## INPUT

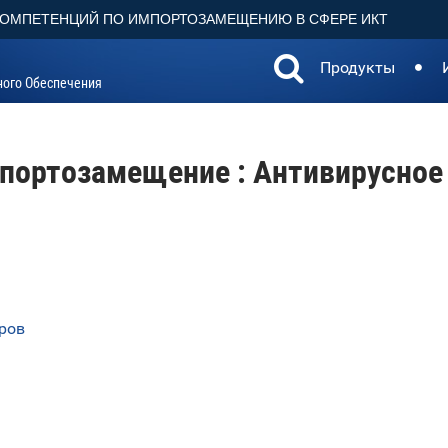
КОМПЕТЕНЦИЙ ПО ИМПОРТОЗАМЕЩЕНИЮ В СФЕРЕ ИКТ
Продукты
ного Обеспечения
портозамещение : Антивирусное
еров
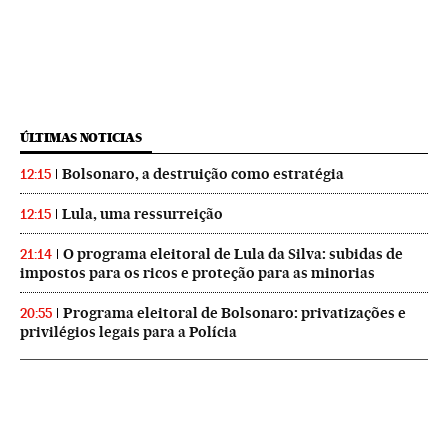
ÚLTIMAS NOTICIAS
Bolsonaro, a destruição como estratégia
12:15
Lula, uma ressurreição
12:15
O programa eleitoral de Lula da Silva: subidas de
21:14
impostos para os ricos e proteção para as minorias
Programa eleitoral de Bolsonaro: privatizações e
20:55
privilégios legais para a Polícia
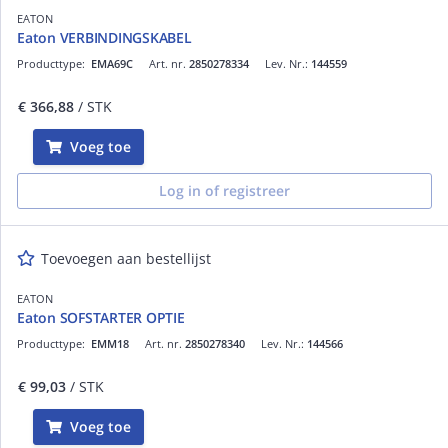
EATON
Eaton VERBINDINGSKABEL
Producttype:
EMA69C
Art. nr.
2850278334
Lev. Nr.:
144559
€ 366,88
/ STK
Voeg toe
Log in of registreer
Toevoegen aan bestellijst
EATON
Eaton SOFSTARTER OPTIE
Producttype:
EMM18
Art. nr.
2850278340
Lev. Nr.:
144566
€ 99,03
/ STK
Voeg toe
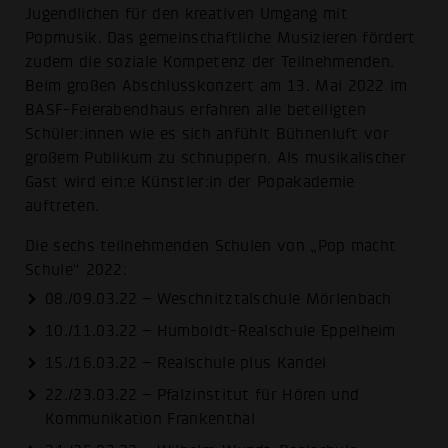
Jugendlichen für den kreativen Umgang mit
Popmusik. Das gemeinschaftliche Musizieren fördert
zudem die soziale Kompetenz der Teilnehmenden.
Beim großen Abschlusskonzert am 13. Mai 2022 im
BASF-Feierabendhaus erfahren alle beteiligten
Schüler:innen wie es sich anfühlt Bühnenluft vor
großem Publikum zu schnuppern. Als musikalischer
Gast wird ein:e Künstler:in der Popakademie
auftreten.
Die sechs teilnehmenden Schulen von „Pop macht
Schule“ 2022:
08./09.03.22 – Weschnitztalschule Mörlenbach
10./11.03.22 – Humboldt-Realschule Eppelheim
15./16.03.22 – Realschule plus Kandel
22./23.03.22 – Pfalzinstitut für Hören und
Kommunikation Frankenthal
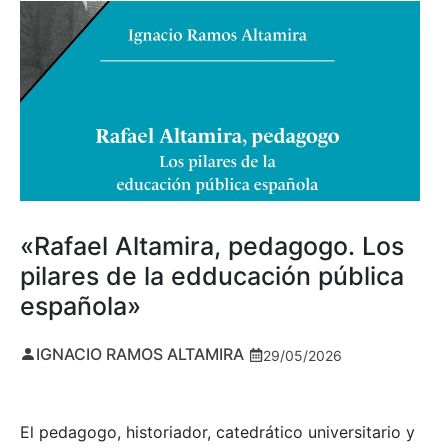
«Rafael Altamira, pedagogo. Los
pilares de la edducación pública
española»
IGNACIO RAMOS ALTAMIRA
29/05/2026
El pedagogo, historiador, catedrático universitario y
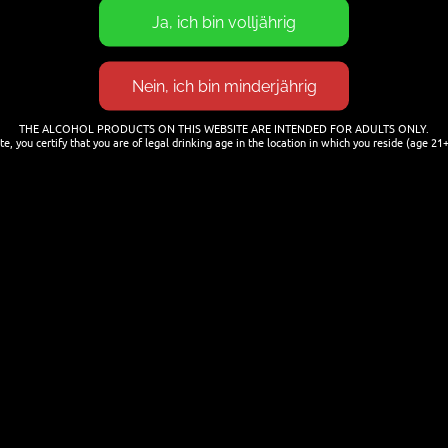
THE ALCOHOL PRODUCTS ON THIS WEBSITE ARE INTENDED FOR ADULTS ONLY.
te, you certify that you are of legal drinking age in the location in which you reside (age 21+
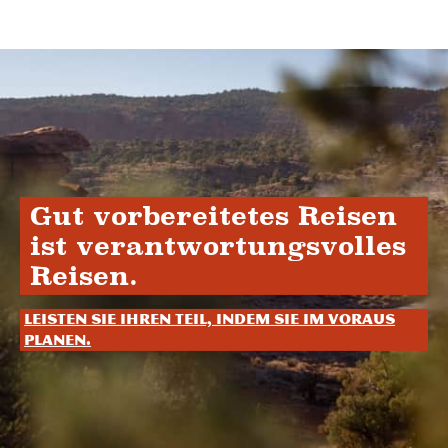
Gut vorbereitetes Reisen
ist verantwortungsvolles
Reisen.
Leisten Sie Ihren Teil, indem Sie im Voraus
planen.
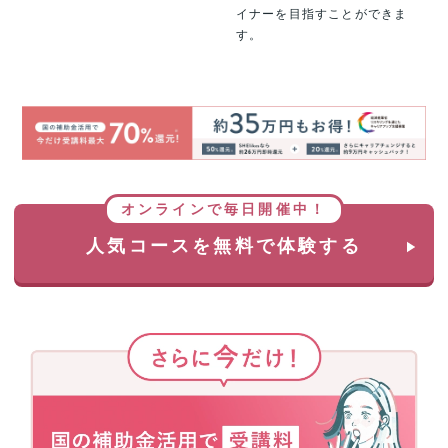
イナーを目指すことができま
す。
オンラインで毎日開催中！
人気コースを無料で体験する
さ
ら
に
今
だ
け！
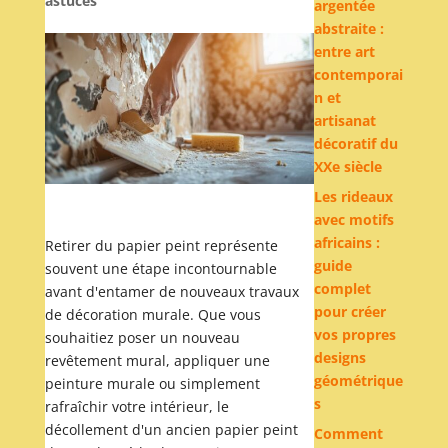
astuces
argentée
abstraite :
entre art
contemporai
n et
artisanat
décoratif du
XXe siècle
Les rideaux
avec motifs
africains :
Retirer du papier peint représente
guide
souvent une étape incontournable
complet
avant d'entamer de nouveaux travaux
pour créer
de décoration murale. Que vous
vos propres
souhaitiez poser un nouveau
designs
revêtement mural, appliquer une
géométrique
peinture murale ou simplement
s
rafraîchir votre intérieur, le
décollement d'un ancien papier peint
Comment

## WHAT YOU NEED TO DO
Pick out each line above that contains the word "eleitoral".

## ANSWER TO THE EXERCISE
O programa eleitoral de Lula da Silva: subidas de
Programa eleitoral de Bolsonaro: privatizações e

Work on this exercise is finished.